Collected data —
=-=-=-=-=

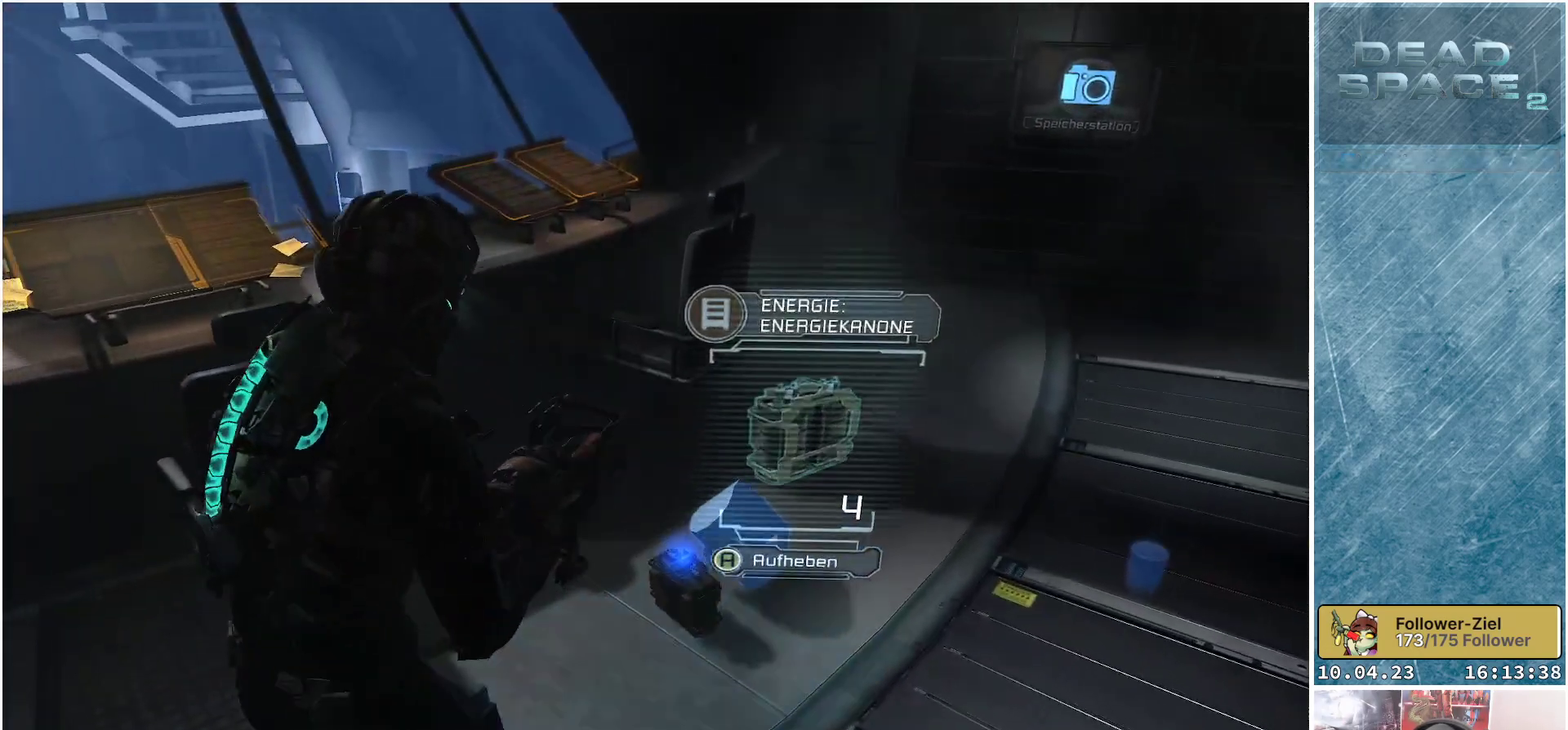
{"buttons": ["A"], "left_stick": "center", "right_stick": "center", "events": [[67, "right_stick", "center"], [417, "A", "down"]]}
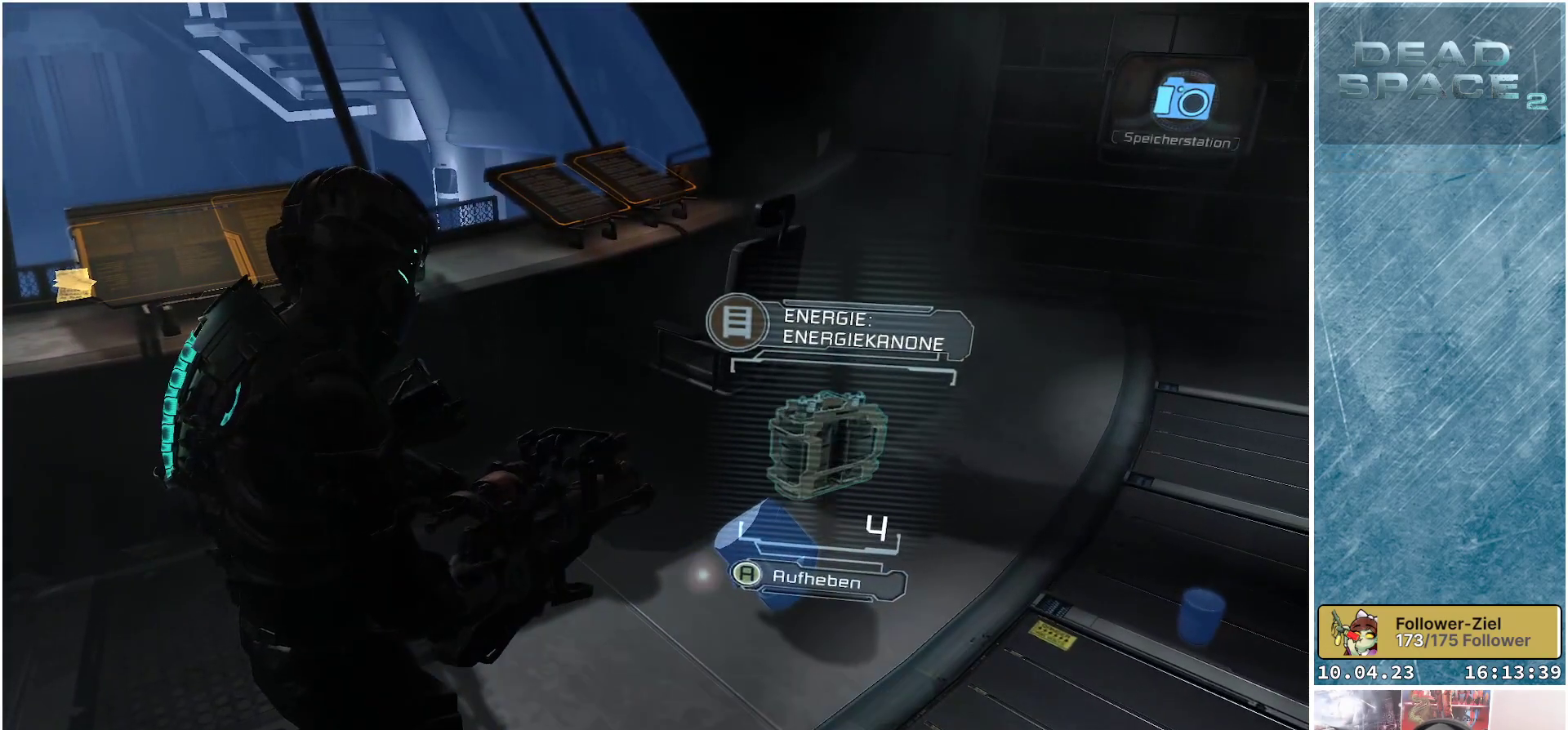
{"buttons": [], "left_stick": "center", "right_stick": "left", "events": [[67, "A", "up"], [417, "right_stick", "left"]]}
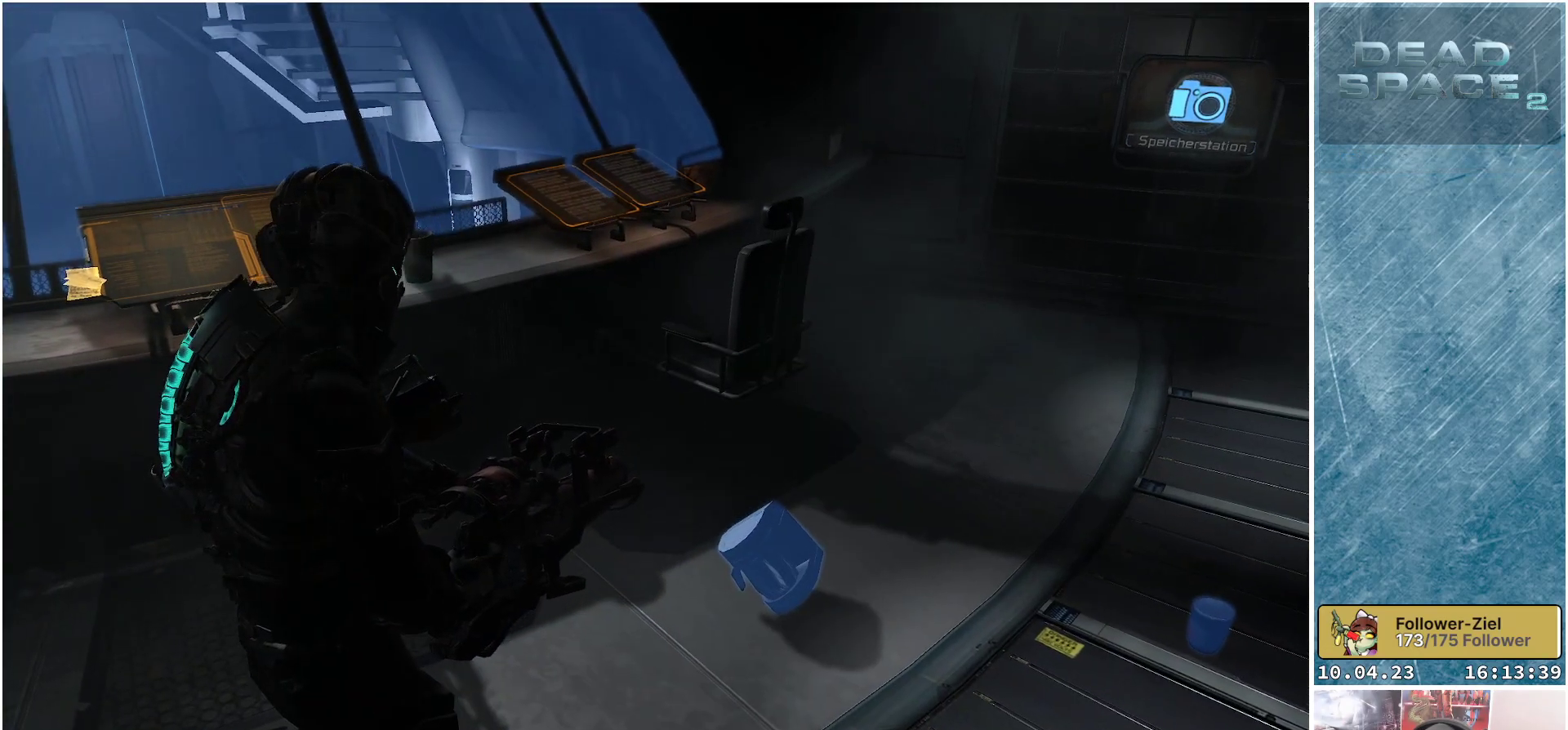
{"buttons": [], "left_stick": "center", "right_stick": "center", "events": [[317, "right_stick", "center"]]}
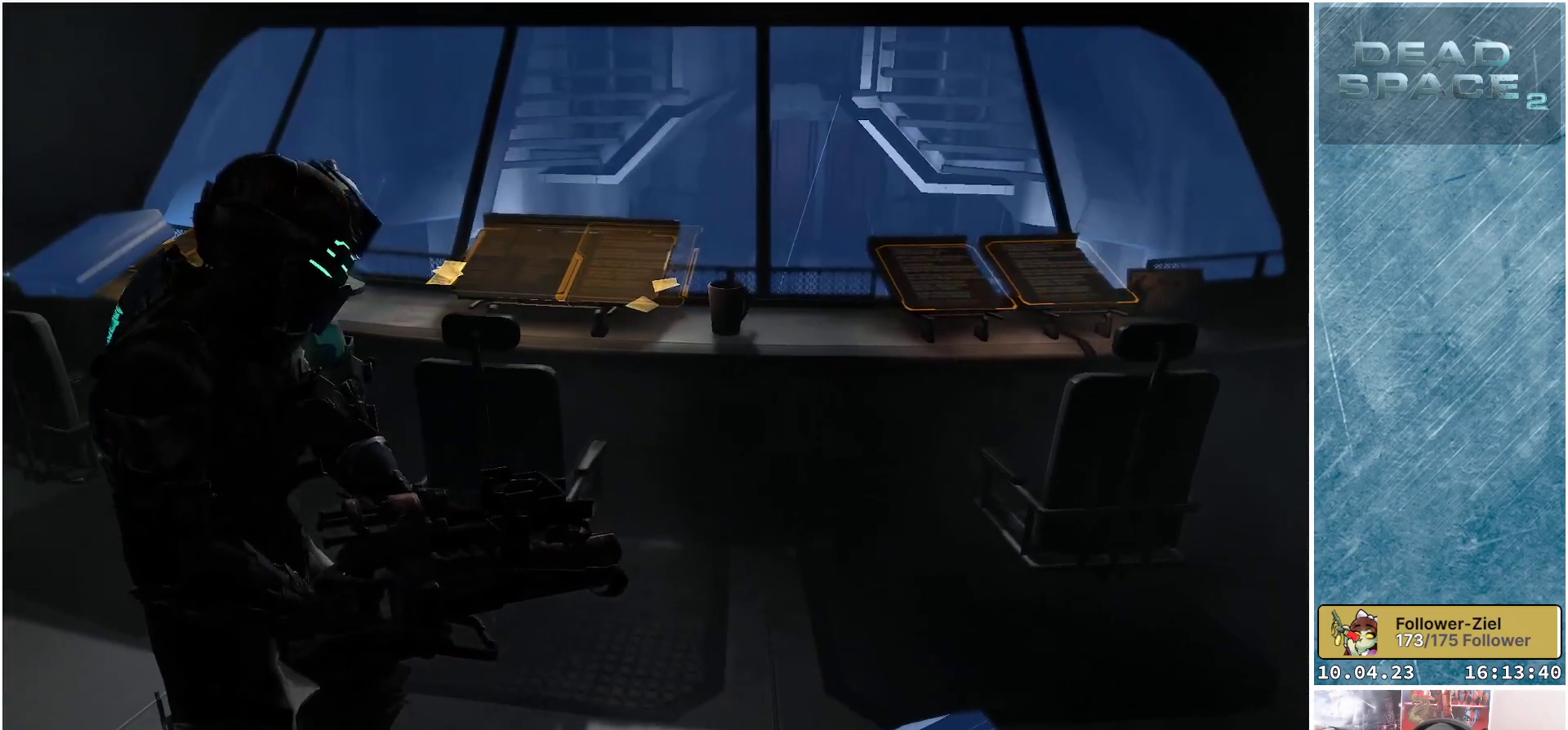
{"buttons": [], "left_stick": "up-right", "right_stick": "right", "events": [[150, "left_stick", "right"], [167, "right_stick", "right"], [383, "left_stick", "up-right"]]}
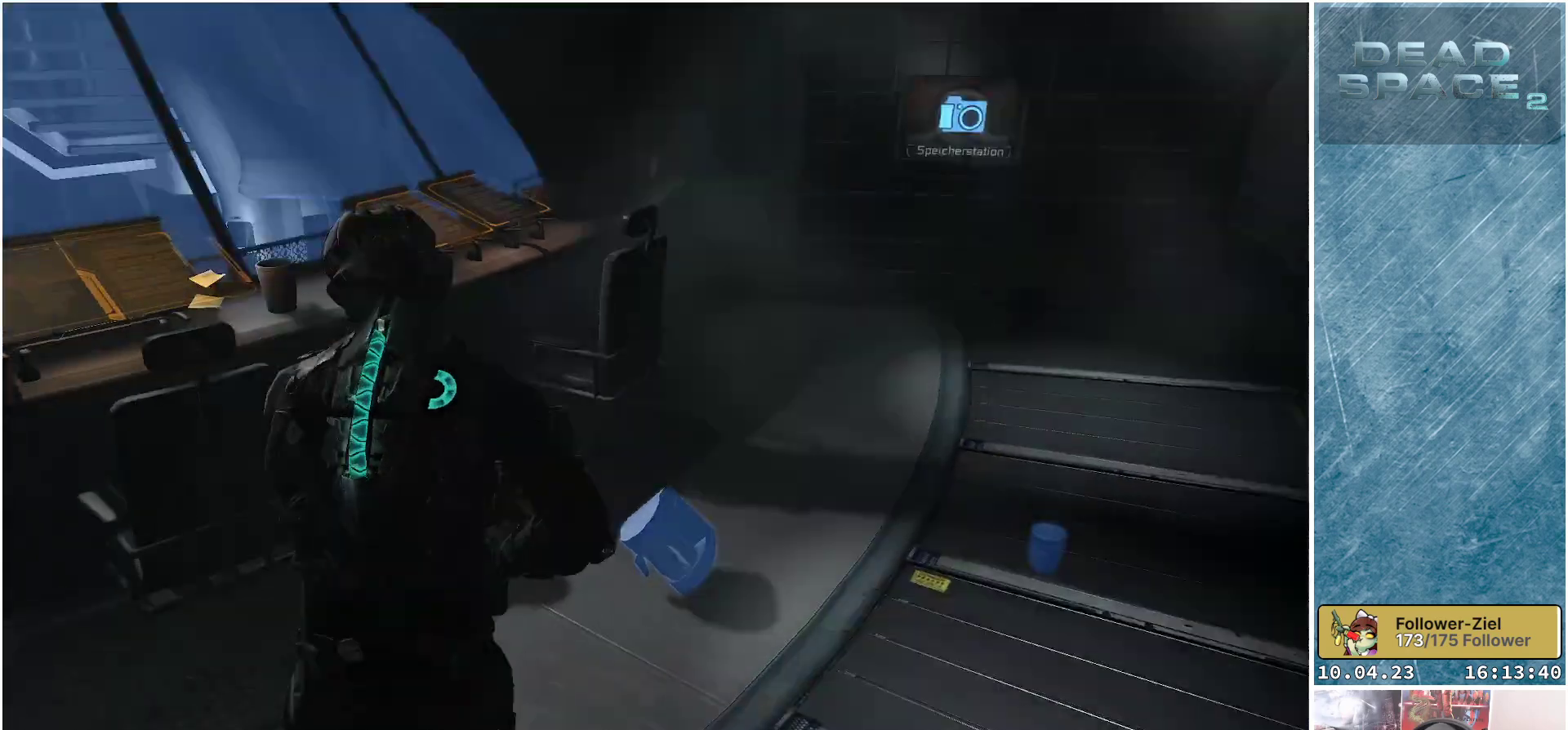
{"buttons": [], "left_stick": "up", "right_stick": "up-right", "events": [[33, "left_stick", "up"], [33, "right_stick", "up-right"], [150, "right_stick", "center"], [383, "right_stick", "up-right"]]}
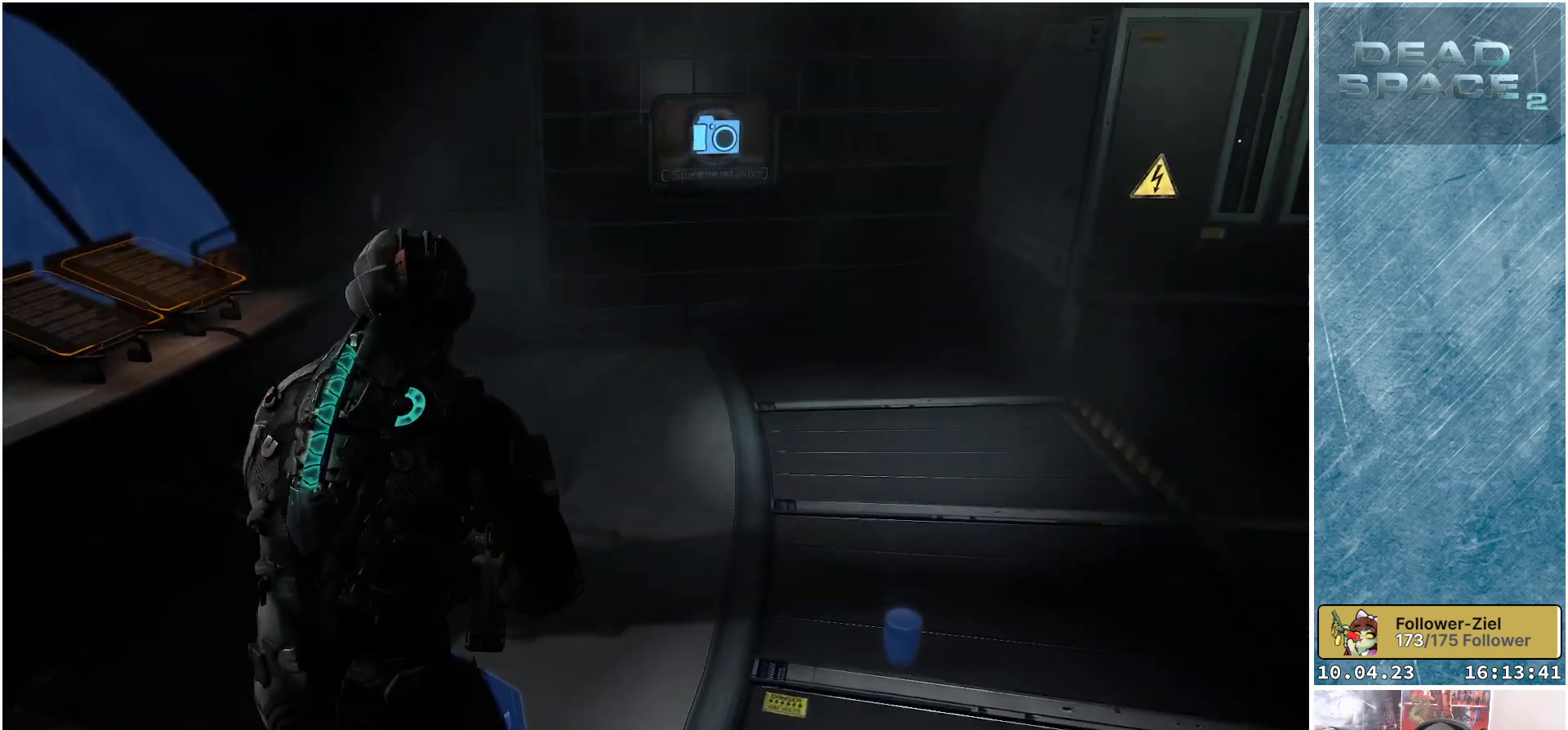
{"buttons": [], "left_stick": "up-left", "right_stick": "right", "events": [[267, "right_stick", "right"], [500, "left_stick", "up-left"]]}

=-=-=-=-=

Could every line above be set down exactly, with the pictures omitted?

{"buttons": ["A"], "left_stick": "center", "right_stick": "center", "events": [[67, "right_stick", "center"], [417, "A", "down"]]}
{"buttons": [], "left_stick": "center", "right_stick": "left", "events": [[67, "A", "up"], [417, "right_stick", "left"]]}
{"buttons": [], "left_stick": "center", "right_stick": "center", "events": [[317, "right_stick", "center"]]}
{"buttons": [], "left_stick": "up-right", "right_stick": "right", "events": [[150, "left_stick", "right"], [167, "right_stick", "right"], [383, "left_stick", "up-right"]]}
{"buttons": [], "left_stick": "up", "right_stick": "up-right", "events": [[33, "left_stick", "up"], [33, "right_stick", "up-right"], [150, "right_stick", "center"], [383, "right_stick", "up-right"]]}
{"buttons": [], "left_stick": "up-left", "right_stick": "right", "events": [[267, "right_stick", "right"], [500, "left_stick", "up-left"]]}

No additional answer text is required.